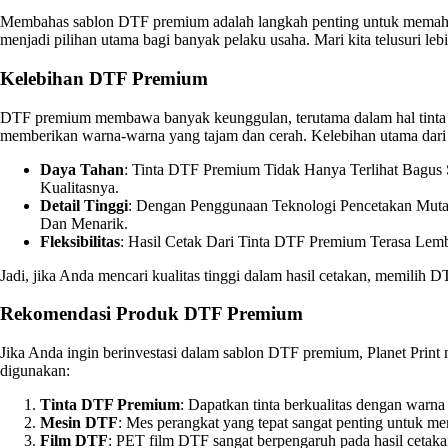
Membahas sablon DTF premium adalah langkah penting untuk memahami
menjadi pilihan utama bagi banyak pelaku usaha. Mari kita telusuri 
Kelebihan DTF Premium
DTF premium membawa banyak keunggulan, terutama dalam hal tinta ya
memberikan warna-warna yang tajam dan cerah. Kelebihan utama dari ti
Daya Tahan
: Tinta DTF Premium Tidak Hanya Terlihat Bagus 
Kualitasnya.
Detail Tinggi
: Dengan Penggunaan Teknologi Pencetakan Muta
Dan Menarik.
Fleksibilitas
: Hasil Cetak Dari Tinta DTF Premium Terasa Lemb
Jadi, jika Anda mencari kualitas tinggi dalam hasil cetakan, memilih 
Rekomendasi Produk DTF Premium
Jika Anda ingin berinvestasi dalam sablon DTF premium, Planet Pri
digunakan:
Tinta DTF Premium
: Dapatkan tinta berkualitas dengan warna
Mesin DTF
: Mes perangkat yang tepat sangat penting untuk m
Film DTF
: PET film DTF sangat berpengaruh pada hasil cetaka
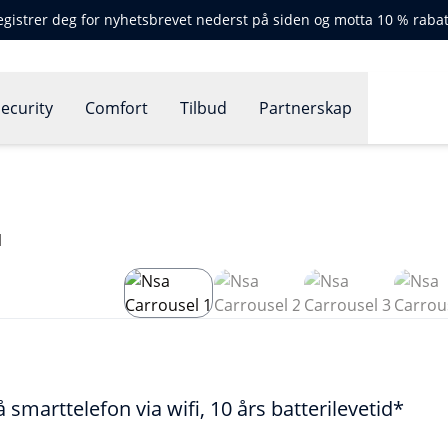
egistrer deg for nyhetsbrevet nederst på siden og motta 10 % rabat
ecurity
Comfort
Tilbud
Partnerskap
 smarttelefon via wifi, 10 års batterilevetid*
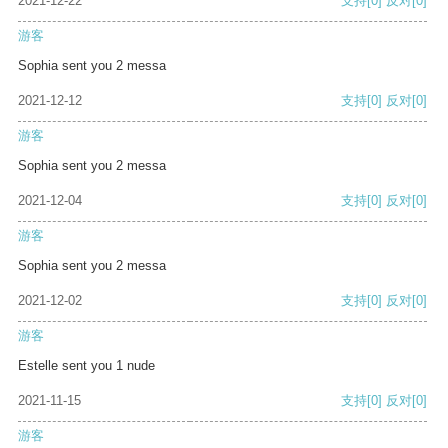
2021-12-22
支持
[0]
反对
[0]
游客
Sophia sent you 2 messa
2021-12-12
支持
[0]
反对
[0]
游客
Sophia sent you 2 messa
2021-12-04
支持
[0]
反对
[0]
游客
Sophia sent you 2 messa
2021-12-02
支持
[0]
反对
[0]
游客
Estelle sent you 1 nude
2021-11-15
支持
[0]
反对
[0]
游客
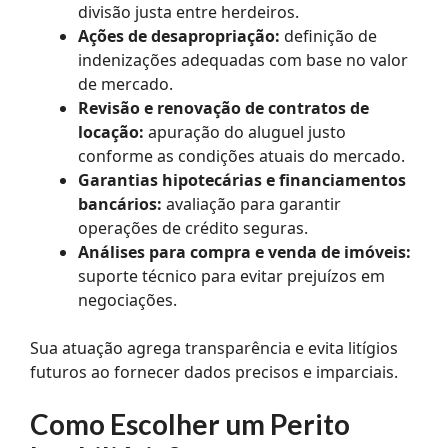
divisão justa entre herdeiros.
Ações de desapropriação:
definição de
indenizações adequadas com base no valor
de mercado.
Revisão e renovação de contratos de
locação:
apuração do aluguel justo
conforme as condições atuais do mercado.
Garantias hipotecárias e financiamentos
bancários:
avaliação para garantir
operações de crédito seguras.
Análises para compra e venda de imóveis:
suporte técnico para evitar prejuízos em
negociações.
Sua atuação agrega transparência e evita litígios
futuros ao fornecer dados precisos e imparciais.
Como Escolher um Perito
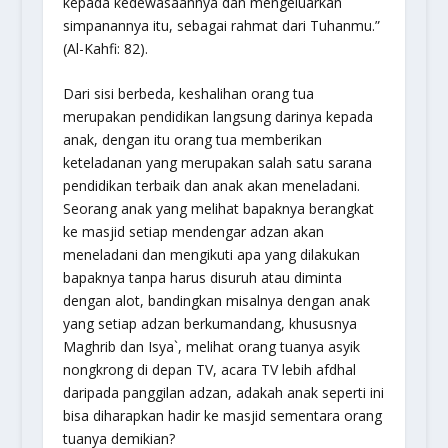
kepada kedewasaannya dan mengeluarkan
simpanannya itu, sebagai rahmat dari Tuhanmu.
”
(Al-Kahfi: 82).
Dari sisi berbeda, keshalihan orang tua
merupakan pendidikan langsung darinya kepada
anak, dengan itu orang tua memberikan
keteladanan yang merupakan salah satu sarana
pendidikan terbaik dan anak akan meneladani.
Seorang anak yang melihat bapaknya berangkat
ke masjid setiap mendengar adzan akan
meneladani dan mengikuti apa yang dilakukan
bapaknya tanpa harus disuruh atau diminta
dengan alot, bandingkan misalnya dengan anak
yang setiap adzan berkumandang, khususnya
Maghrib dan Isya`, melihat orang tuanya asyik
nongkrong di depan TV, acara TV lebih afdhal
daripada panggilan adzan, adakah anak seperti ini
bisa diharapkan hadir ke masjid sementara orang
tuanya demikian?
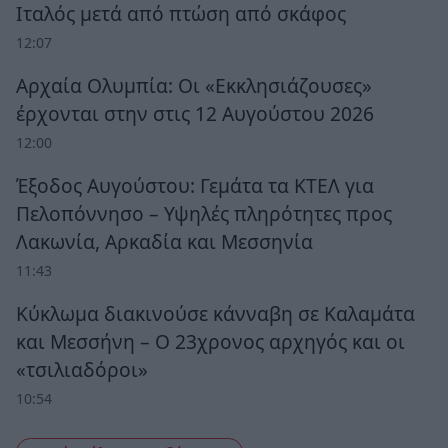
Ιταλός μετά από πτώση από σκάφος
12:07
Αρχαία Ολυμπία: Οι «Εκκλησιάζουσες»
έρχονται στην στις 12 Αυγούστου 2026
12:00
Έξοδος Αυγούστου: Γεμάτα τα ΚΤΕΛ για
Πελοπόννησο – Υψηλές πληρότητες προς
Λακωνία, Αρκαδία και Μεσσηνία
11:43
Κύκλωμα διακινούσε κάνναβη σε Καλαμάτα
και Μεσσήνη – Ο 23χρονος αρχηγός και οι
«τσιλιαδόροι»
10:54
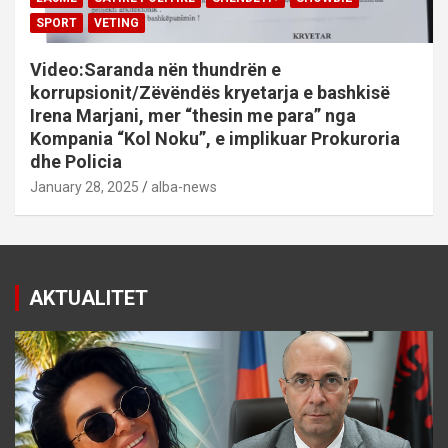
SPORT
VETING
Video:Saranda nën thundrën e
korrupsionit/Zëvëndës kryetarja e bashkisë
Irena Marjani, mer “thesin me para” nga
Kompania “Kol Noku”, e implikuar Prokuroria
dhe Policia
January 28, 2025
alba-news
AKTUALITET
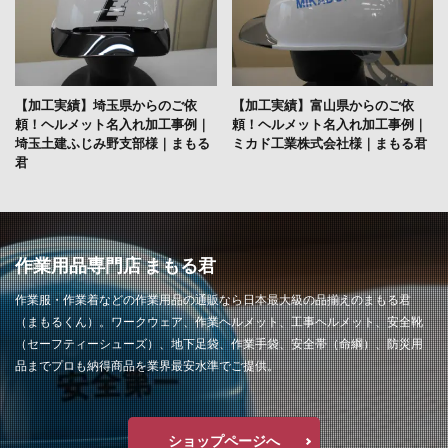
【加工実績】埼玉県からのご依
【加工実績】富山県からのご依
頼！ヘルメット名入れ加工事例｜
頼！ヘルメット名入れ加工事例｜
埼玉土建ふじみ野支部様｜まもる
ミカド工業株式会社様｜まもる君
君
作業用品専門店 まもる君
作業服・作業着などの作業用品の通販なら日本最大級の品揃えのまもる君
（まもるくん）。ワークウェア、作業ヘルメット、工事ヘルメット、安全靴
（セーフティーシューズ）、地下足袋、作業手袋、安全帯（命綱）、防災用
品までプロも納得商品を業界最安水準でご提供。
ショップページへ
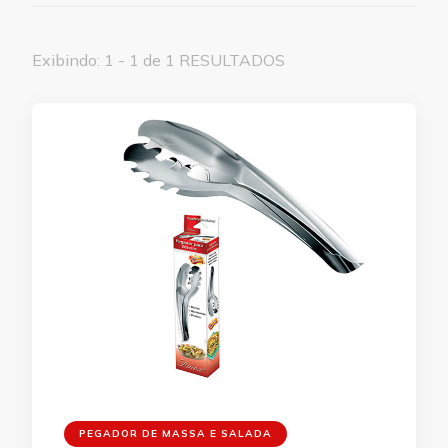
Exibindo: 1 - 1 de 1 RESULTADOS
PEGADOR DE MASSA E SALADA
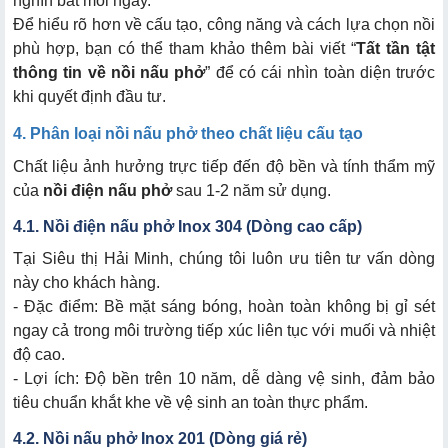
nghìn bát mỗi ngày.
Để hiểu rõ hơn về cấu tạo, công năng và cách lựa chọn nồi
phù hợp, bạn có thể tham khảo thêm bài viết “
Tất tần tật
thông tin về nồi nấu phở
” để có cái nhìn toàn diện trước
khi quyết định đầu tư.
4. Phân loại nồi nấu phở theo chất liệu cấu tạo
Chất liệu ảnh hưởng trực tiếp đến độ bền và tính thẩm mỹ
của
nồi điện nấu phở
sau 1-2 năm sử dụng.
4.1. Nồi điện nấu phở Inox 304 (Dòng cao cấp)
Tại Siêu thị Hải Minh, chúng tôi luôn ưu tiên tư vấn dòng
này cho khách hàng.
- Đặc điểm: Bề mặt sáng bóng, hoàn toàn không bị gỉ sét
ngay cả trong môi trường tiếp xúc liên tục với muối và nhiệt
độ cao.
- Lợi ích: Độ bền trên 10 năm, dễ dàng vệ sinh, đảm bảo
tiêu chuẩn khắt khe về vệ sinh an toàn thực phẩm.
4.2. Nồi nấu phở Inox 201 (Dòng giá rẻ)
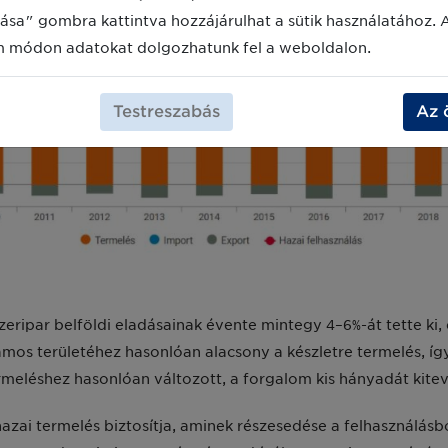
ása" gombra kattintva hozzájárulhat a sütik használatához. 
m módon adatokat dolgozhatunk fel a weboldalon.
Testreszabás
Az 
szeripar belföldi eladásainak évente mintegy 4–6%-át tette k
zámos területéhez hasonlóan alacsony a készletre termelés, í
rmeléshez hasonlóan változott, a forgalom kis hányadát kitev
azai termelés biztosítja, aminek részesedése a felhasználásb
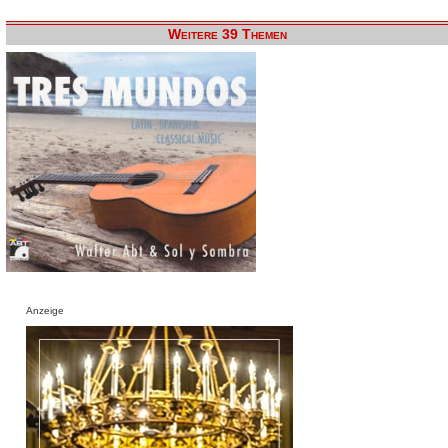
Weitere 39 Themen
Anzeige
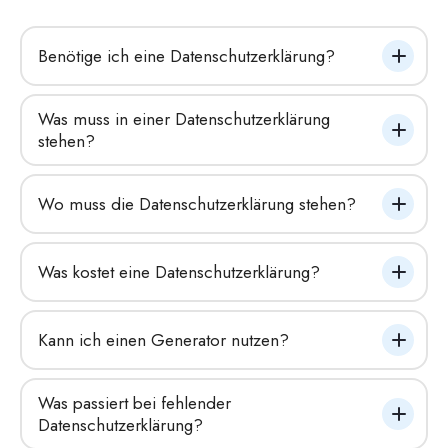
Benötige ich eine Datenschutzerklärung?
Was muss in einer Datenschutzerklärung 
stehen?
Wo muss die Datenschutzerklärung stehen?
Was kostet eine Datenschutzerklärung?
Kann ich einen Generator nutzen?
Was passiert bei fehlender 
Datenschutzerklärung?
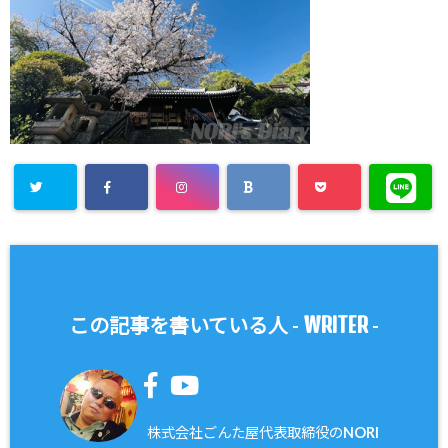
WRITER
この記事を書いている人 -
-
株式会社ごんた屋代表取締役のNORI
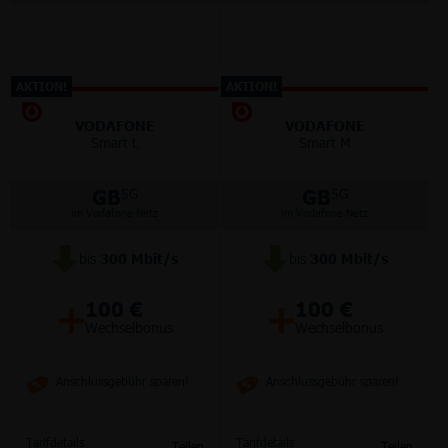
AKTION!
AKTION!
VODAFONE
VODAFONE
Smart L
Smart M
GB
GB
5G
5G
im Vodafone Netz
im Vodafone Netz
bis
300
Mbit/s
bis
300
Mbit/s
+
+
100 €
100 €
Wechselbonus
Wechselbonus
Anschlussgebühr sparen!
Anschlussgebühr sparen!
Tarifdetails
Tarifdetails
Teilen
Teilen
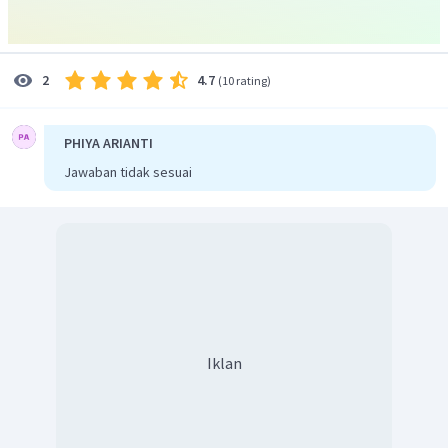
4.7
2
(
10 rating
)
PHIYA ARIANTI
Jawaban tidak sesuai
Iklan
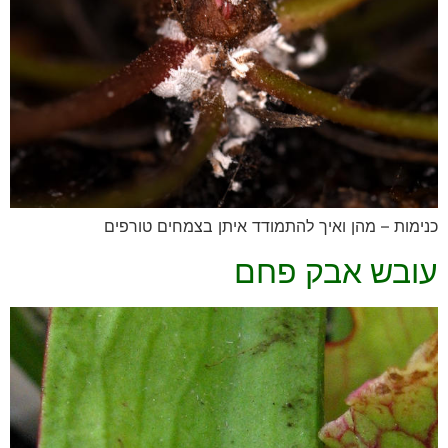
כנימות – מהן ואיך להתמודד איתן בצמחים טורפים
עובש אבק פחם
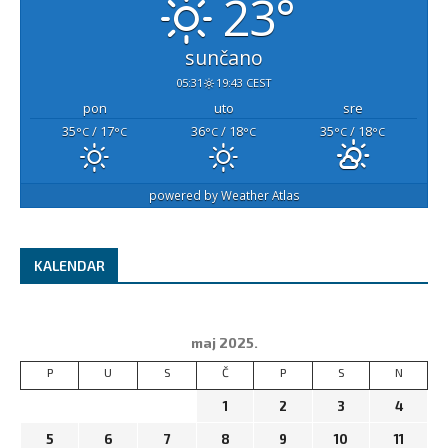
23°
sunčano
05:31
19:43 CEST
pon
uto
sre
35
/ 17
36
/ 18
35
/ 18
°C
°C
°C
°C
°C
°C
powered by
Weather Atlas
KALENDAR
maj 2025.
P
U
S
Č
P
S
N
1
2
3
4
5
6
7
8
9
10
11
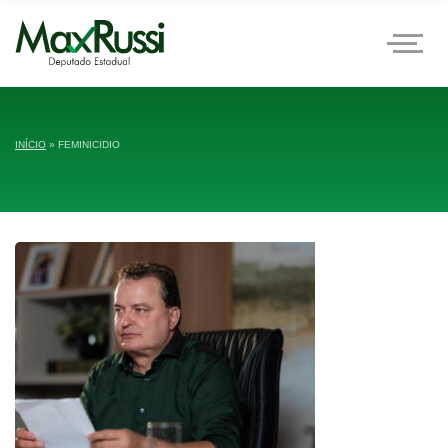
INÍCIO
»
FEMINICIDIO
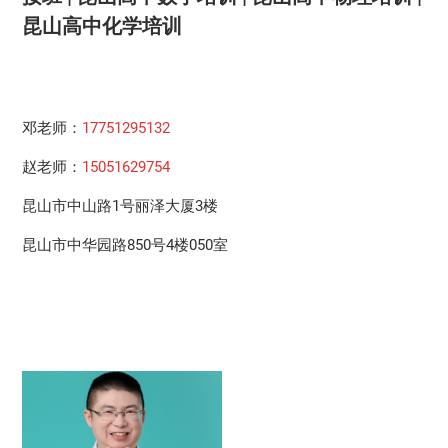
昆山高中化学培训
邓老师：
17751295132
赵老师：
15051629754
昆山市中山路1号丽泽大厦3楼
昆山市中华园路850号4楼050室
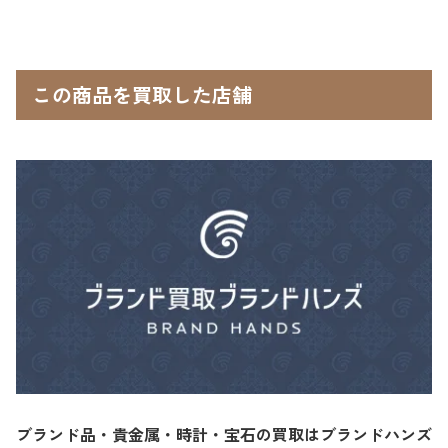
この商品を買取した店舗
ブランド品・貴金属・時計・宝石の買取はブランドハンズ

◆ ◆ ◆ ◆

**ASSIGNMENT**
Retype only the lines above from the one with "Exibindo: 1 - 1 de 1 RESULTADOS" through the one with "szeripar belföldi eladásainak", exactly and with both ends. Images stay out.

**OUTPUT FOR THIS EXERCISE**
Exibindo: 1 - 1 de 1 RESULTADOS
PEGADOR DE MASSA E SALADA
nghìn bát mỗi ngày.
Để hiểu rõ hơn về cấu tạo, công năng và cách lựa chọn nồi
phù hợp, bạn có thể tham khảo thêm bài viết “
Tất tần tật
thông tin về nồi nấu phở
” để có cái nhìn toàn diện trước
khi quyết định đầu tư.
4. Phân loại nồi nấu phở theo chất liệu cấu tạo
Chất liệu ảnh hưởng trực tiếp đến độ bền và tính thẩm mỹ
của
nồi điện nấu phở
sau 1-2 năm sử dụng.
4.1. Nồi điện nấu phở Inox 304 (Dòng cao cấp)
Tại Siêu thị Hải Minh, chúng tôi luôn ưu tiên tư vấn dòng
này cho khách hàng.
- Đặc điểm: Bề mặt sáng bóng, hoàn toàn không bị gỉ sét
ngay cả trong môi trường tiếp xúc liên tục với muối và nhiệt
độ cao.
- Lợi ích: Độ bền trên 10 năm, dễ dàng vệ sinh, đảm bảo
tiêu chuẩn khắt khe về vệ sinh an toàn thực phẩm.
4.2. Nồi nấu phở Inox 201 (Dòng giá rẻ)
ása" gombra kattintva hozzájárulhat a sütik használatához. 
m módon adatokat dolgozhatunk fel a weboldalon.
Testreszabás
Az 
szeripar belföldi eladásainak évente mintegy 4–6%-át tette k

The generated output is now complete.